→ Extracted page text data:

*** Begin section ***

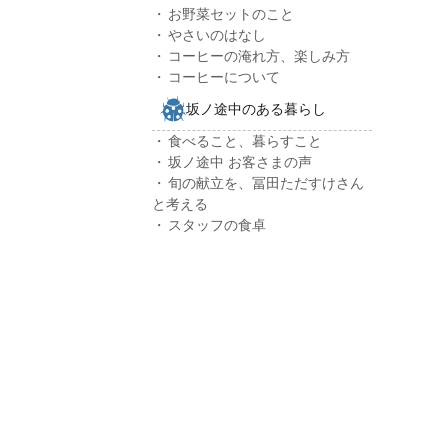
お野菜セットのこと
やさいのはなし
コーヒーの淹れ方、楽しみ方
コーヒーについて
坂ノ途中のある暮らし
食べること、暮らすこと
坂ノ途中 お客さまの声
旬の献立を、冨田ただすけさん
と考える
スタッフの食卓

*** End section ***

→ INSTRUCTIONS TO FOLLOW: Swap "コーヒー" for "紅茶" everywhere in the material and write the text lines out again with nothing else changed. Leave the pictures out.

→ REPLY TO THE TASK:
お野菜セットのこと
やさいのはなし
紅茶の淹れ方、楽しみ方
紅茶について
坂ノ途中のある暮らし
食べること、暮らすこと
坂ノ途中 お客さまの声
旬の献立を、冨田ただすけさん
と考える
スタッフの食卓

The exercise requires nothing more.